Nkata sah sie an. »Sie wissen, wo ich zu erreichen bin«, sagte er.

»Als würde mich das interessieren.« Yasmin lachte. Sie riss die Tür auf und gönnte ihm keinen Blick, als er an ihr vorbei hinausging.

»Mama?«, rief Daniel aus der Küche, als sie die Tür zuschlug.

»Gleich, Schatz«, rief sie zurück. »Iss deine Pfannkuchen.«

»Und vergiss den Schinken nicht«, fügte Katja hinzu.

Sie sahen einander an, während sie mit Daniel sprachen, mit langem, festem Blick, und jede von ihnen wartete darauf, dass die andere sagen würde, was gesagt werden musste.

»Du hast mir gar nicht gesagt, dass du dich mit Harriet Lewis treffen wolltest«, sagte Yasmin.

Katja hob ihre Zigarette zum Mund und ließ sich viel Zeit, um an ihr zu ziehen. Schließlich erwiderte sie: »Es gibt viel zu erledigen. In zwanzig Jahren sammelt sich einiges an.

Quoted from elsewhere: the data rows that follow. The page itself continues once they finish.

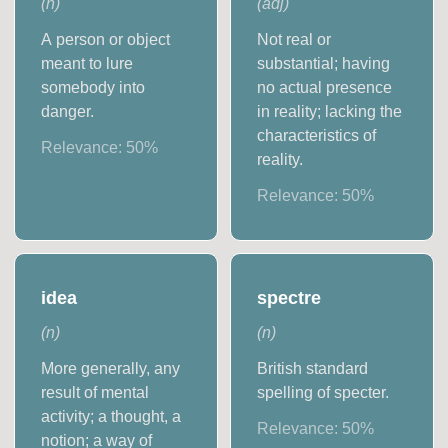
(
n
)
(
adj
)
A person or object
Not real or
meant to lure
substantial; having
somebody into
no actual presence
danger.
in reality; lacking the
characteristics of
Relevance:
50
%
reality.
Relevance:
50
%
idea
spectre
(
n
)
(
n
)
More generally, any
British standard
result of mental
spelling of specter.
activity; a thought, a
Relevance:
50
%
notion; a way of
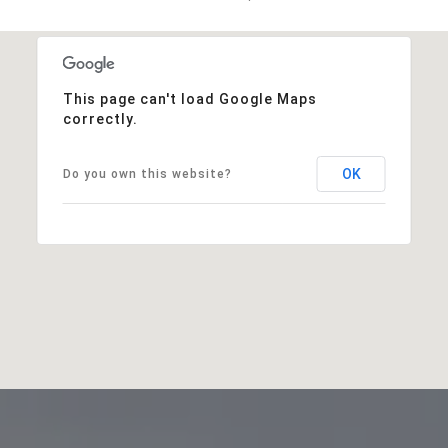
This page can't load Google Maps
correctly.
OK
Do you own this website?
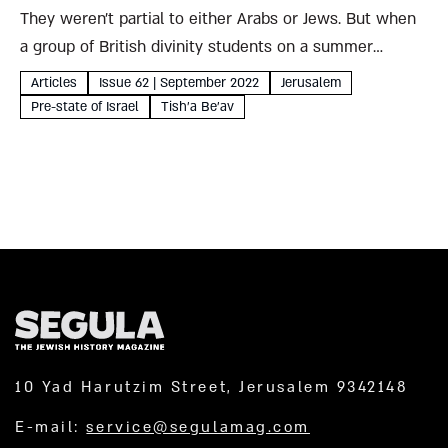
They weren’t partial to either Arabs or Jews. But when
a group of British divinity students on a summer
pilgrimage to the Holy Land found themselves caught
Articles
Issue 62 | September 2022
Jerusalem
up in Arab attacks on the Jewish population,...
Pre-state of Israel
Tish'a Be'av
10 Yad Harutzim Street, Jerusalem 9342148
E-mail:
service@segulamag.com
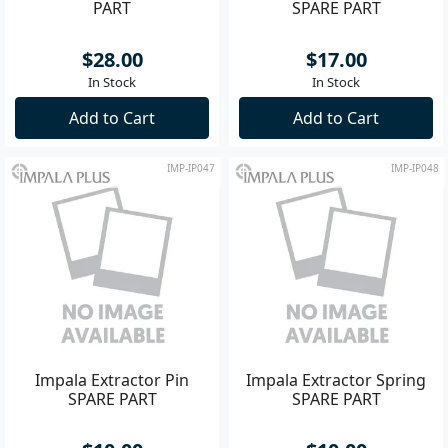
PART
SPARE PART
$28.00
$17.00
In Stock
In Stock
Add to Cart
Add to Cart
IMP-IP047
IMP-IP048
Impala Extractor Pin
Impala Extractor Spring
SPARE PART
SPARE PART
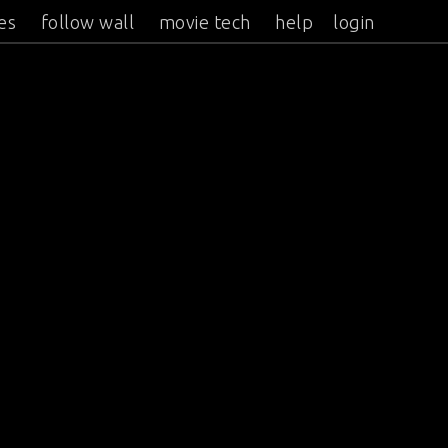
es
follow wall
movie tech
help
login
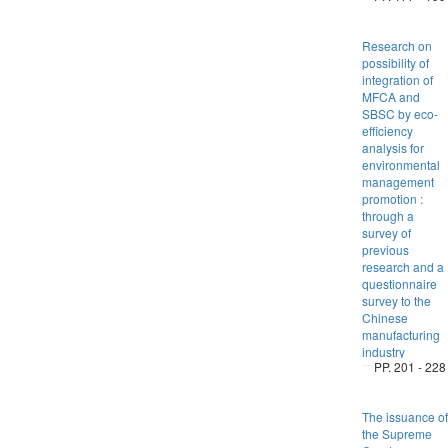
Research on
possibility of
integration of
MFCA and
SBSC by eco-
efficiency
analysis for
environmental
management
promotion :
through a
survey of
previous
research and a
questionnaire
survey to the
Chinese
manufacturing
industry
PP. 201 - 228
The issuance of
the Supreme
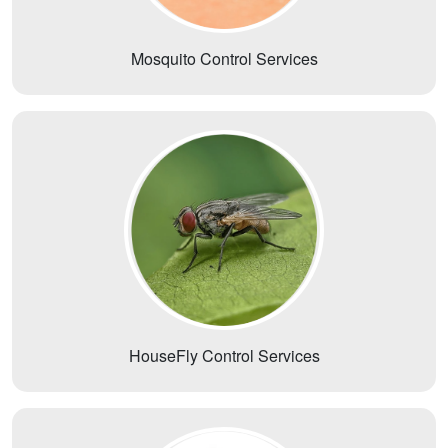
Mosquito Control Services
HouseFly Control Services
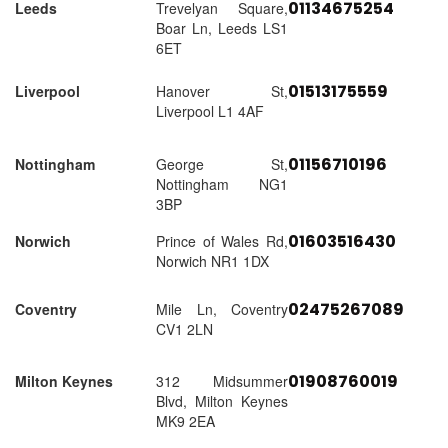
01134675254
Leeds
Trevelyan Square,
Boar Ln, Leeds LS1
6ET
01513175559
Liverpool
Hanover St,
Liverpool L1 4AF
01156710196
Nottingham
George St,
Nottingham NG1
3BP
01603516430
Norwich
Prince of Wales Rd,
Norwich NR1 1DX
02475267089
Coventry
Mile Ln, Coventry
CV1 2LN
01908760019
Milton Keynes
312 Midsummer
Blvd, Milton Keynes
MK9 2EA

Es braucht Zeit, das alles abzuarbeiten.«

»Wie meinst du das? Was hat sich angesammelt? Katja, hast du irgendwelche Probleme?«

»Ja, es gibt Probleme, aber es sind nicht meine. Sie müssen einfach nur geklärt werden.«

»Was denn? Was muss -«

»Yas, es ist spät.« Katja stand auf und drückte ihre Zigarette in dem Aschenbecher auf dem Couchtisch aus. »Die Arbeit ruft. Ich kann jetzt nicht alles erklären. Die Situation ist zu kompliziert.«

Yasmin hätte gern gesagt: Und deshalb hat es gestern Abend so lange gedauert, sie zu besprechen, Katja? Weil die Situation - was auch immer für eine Situation das ist - zu kompliziert ist? Aber sie sagte es nicht. Sie schob die Frage vorläufig weg, zu all den anderen Fragen, die sie Katja noch nicht gestellt hatte - zum Beispiel die nach den Gründen für ihr Fernbleiben, wenn sie nicht zur Arbeit ging oder nicht nach Hause kam; zum Beispiel die, wohin sie mit dem Auto fuhr, wenn sie es auslieh, und wozu sie es überhaupt ausleihen musste. Wenn sie und Katja etwas Dauerhaftes miteinander aufbauen wollten - eine Beziehung außerhalb der Gefängnismauern, die nicht allein auf der Angst vor Einsamkeit, Hoffnungslosigkeit und Depression gründete -, würde sie als Erstes alle Zweifel ausräumen müssen. Alle ihre Fragen entsprangen dem Zweifel, und Zweifel war Gift für eine Beziehung.